Я использую RStan для выборки из большого количества гауссовских процессов (GP), то есть с помощью функции stan (). Для каждого подходящего мне GP загружается другая DLL, что можно увидеть, выполнив команду R.
getLoadedDLLs()
Проблема, с которой я сталкиваюсь, заключается в том, что, поскольку мне нужно разместить так много уникальных GP, я превышаю максимальное количество DLL, которые могут быть загружены, и в этот момент я получаю следующую ошибку:
Error in dyn.load(libLFile) :
unable to load shared object '/var/folders/8x/n7pqd49j4ybfhrm999z3cwp81814xh/T//RtmpmXCRCy/file80d1219ef10d.so':
maximal number of DLLs reached...
Насколько я могу судить, это установлено в Rdynload.c базового кода R следующим образом:
#define MAX_NUM_DLLS 100
Итак, мой вопрос: что можно сделать, чтобы это исправить? Сборка R из исходного кода с большим MAX_NUM_DLLS не является вариантом, поскольку мой код будет запускаться соавторами, которым этот процесс не понравится. Я пробовал наивный подход просто выгружать библиотеки DLL с помощью dyn.unload () в надежде, что они будут просто перезагружены, когда они снова понадобятся. Выгрузка работает нормально, но когда я снова пытаюсь использовать подгонку, неудивительно, что R вылетает с ошибкой вроде:
*** caught segfault ***
address 0x121366da8, cause 'memory not mapped'
Я также пробовал отсоединить RStan в надежде, что библиотеки DLL будут автоматически выгружены, но они сохраняются даже после выгрузки пакета (как и ожидалось, учитывая следующее в справке по отсоединению: «отсоединение обычно не выгружает динамически загруженные скомпилированные файлы. код (библиотеки DLL) ").

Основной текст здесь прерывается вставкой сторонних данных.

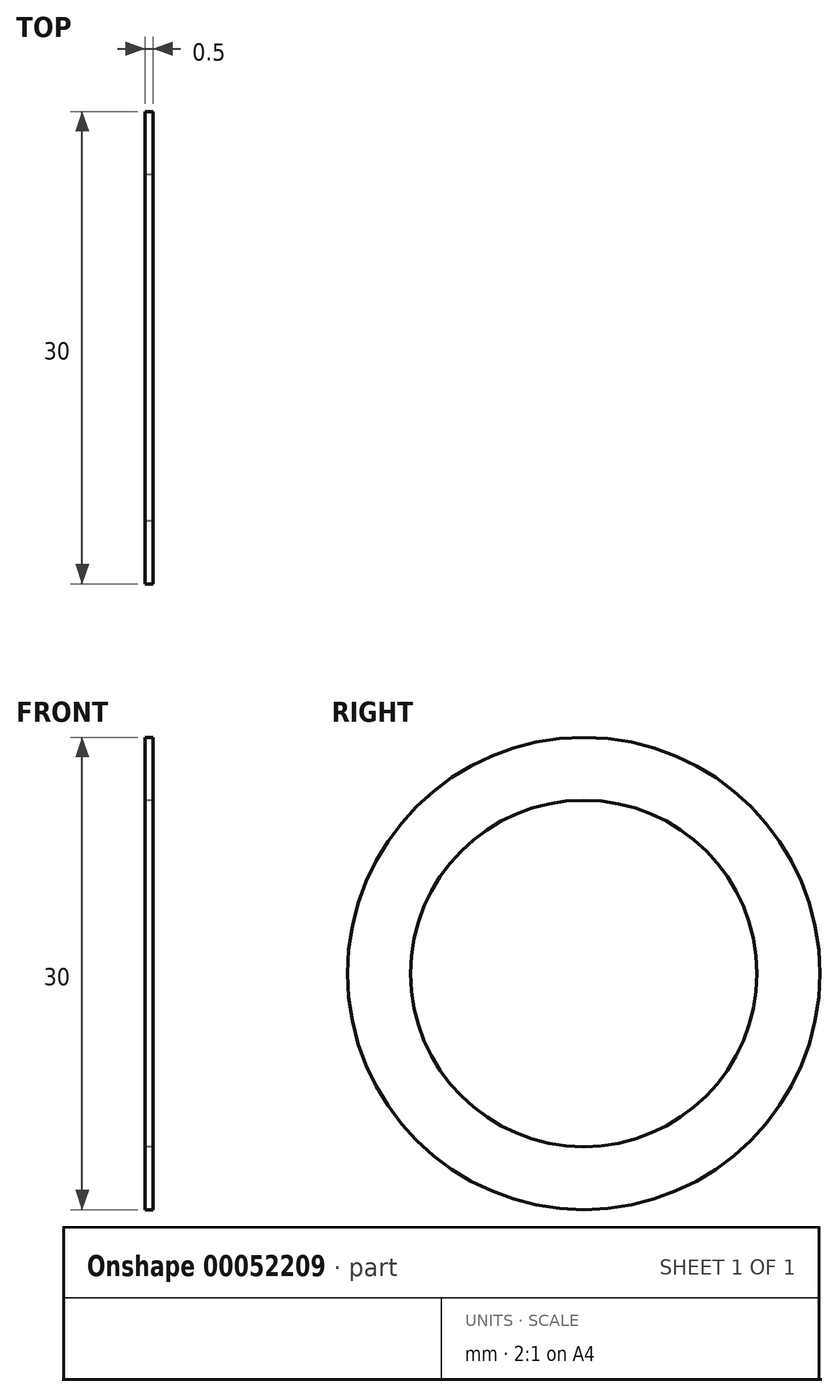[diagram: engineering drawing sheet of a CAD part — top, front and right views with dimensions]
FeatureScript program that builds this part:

Исходя из этого вопроса, можно ли выгружать библиотеки DLL пакета Rcpp без перезапуска R? кажется, что library.dynam.unload()
мог бы сыграть некоторую роль в решении, но я не добился успеха, используя его для выгрузки DLL, и я подозреваю, что после выгрузки DLL я столкнусь с тем же segfault, что и раньше. .
РЕДАКТИРОВАТЬ: добавление минимального полнофункционального примера:
Код R:
require(rstan)
x <- c(1,2)
N <- length(x)
fits <- list()
for(i in 1:100)
{
fits[i] <- stan(file="gp-sim.stan", data=list(x=x,N=N), iter=1, chains=1)
}
Этот код требует, чтобы следующее определение модели находилось в рабочем каталоге в файле gp-sim.stan (эта модель является одним из примеров, включенных в Stan):
// Sample from Gaussian process
// Fixed covar function: eta_sq=1, rho_sq=1, sigma_sq=0.1
data {
int<lower=1> N;
real x[N];
}
transformed data {
vector[N] mu;
cov_matrix[N] Sigma;
for (i in 1:N)
mu[i] <- 0;
for (i in 1:N)
for (j in 1:N)
Sigma[i,j] <- exp(-pow(x[i] - x[j],2)) + if_else(i==j, 0.1, 0.0);
}
parameters {
vector[N] y;
}
model {
y ~ multi_normal(mu,Sigma);
}
Примечание. Для запуска этого кода требуется некоторое время, так как он создает ~ 100 стандартных моделей.